Edward Seguin
Edward Seguin (né Édouard Séguin) was a physician and educator born in the small town of Clamecy, France in 1812. He moved to Paris in the mid-1830s for schooling. In 1837, he met Dr. Jean Marc Gaspard Itard, who became his mentor.
After Dr. Itard's death in 1838, Seguin worked with Dr. Jean-Etienne Dominique Esquirol, chief physician at the Salpêtrière Hospital in Paris. Seguin and Dr. Esquirol published pamphlets describing their success in educating idiots. Seguin was given direction over a larger group of patients at the Bicêtre Hospital, under Félix Voison. Despite promising beginnings, Seguin had some disagreements with the officials there and was discharged.
He immigrated to the United States the late-1840s and took a job at Dr. Samuel Gridley Howe’s school for idiots in Boston, but soon left to join Dr. Hervey Backus Wilbur at the New York State Asylum for Idiots in Syracuse. Seguin later served as an educational director at the Elwyn State School.
Seguin is best known in the United States for introducing "the physiological method." This stemmed from the belief that idiocy was caused by a disorder of the central nervous system. Strengthening the nervous system, he believed, would improve the person’s abilities of control. He felt that through the use of physical exercises and sensory development, the cognitive abilities of the developmentally disabled could be increased.
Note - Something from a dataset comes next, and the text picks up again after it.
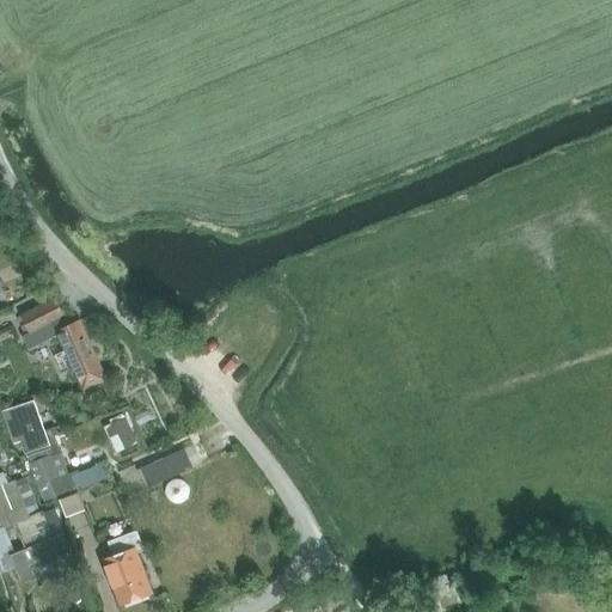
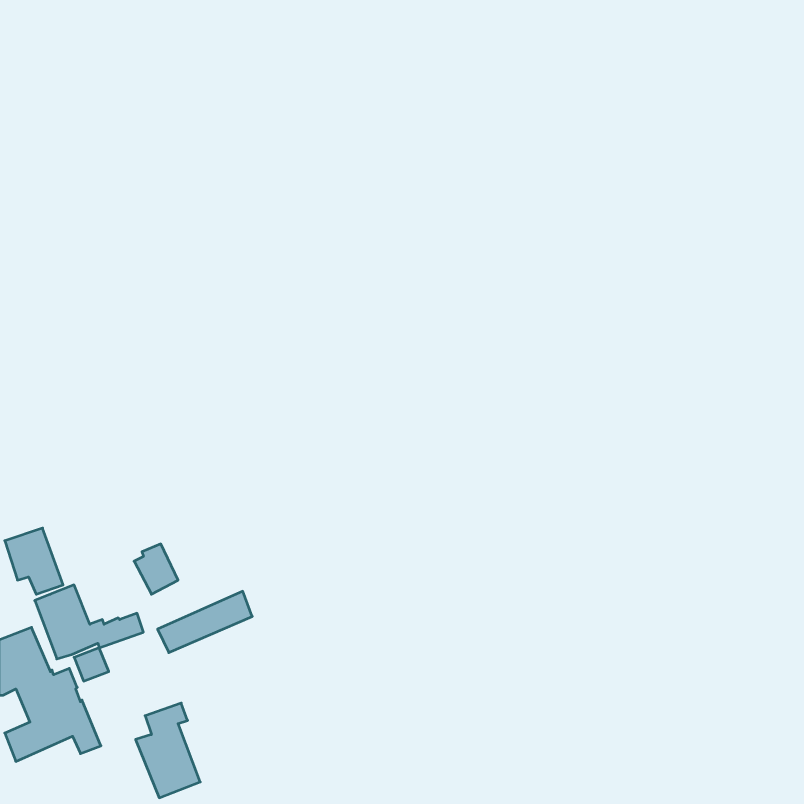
building: [19,299,105,388] -> none

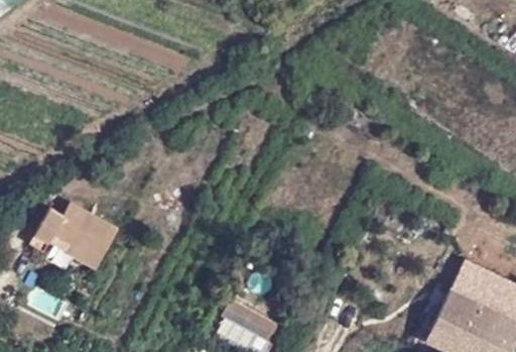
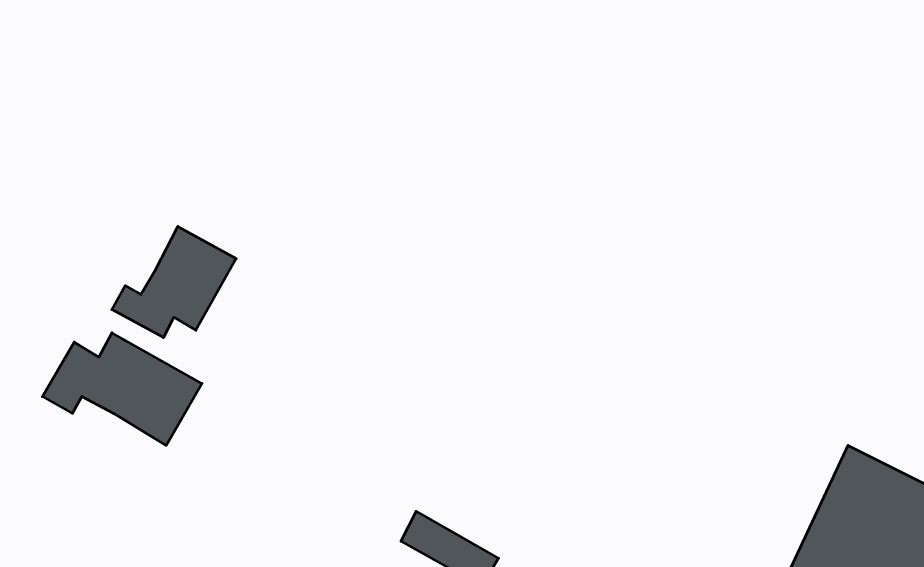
building: none -> [112,226,236,338]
Seguin believed that those with mental retardation could be trained, and learn to do things. He spent much of his time focusing on vocational training and self-care skills. This was a view that opposed the prevailing view of the time that idiocy could not be cured or sufferers improved.
"Idiocy is a specific infirmity of the cranio-spinal axis, produced by deficiency of nutrition in utero and neo-nati. It incapacitates mostly the functions which give rise to the reflex, instinctive, and conscious phenomena of life; consequently, the idiot moves, feels, understands, wills, but imperfectly; does nothing, thinks of nothing, cares for nothing (extreme cases), he is legally irresponsible; isolated, without associations; a soul shut up in imperfect organs, an innocent."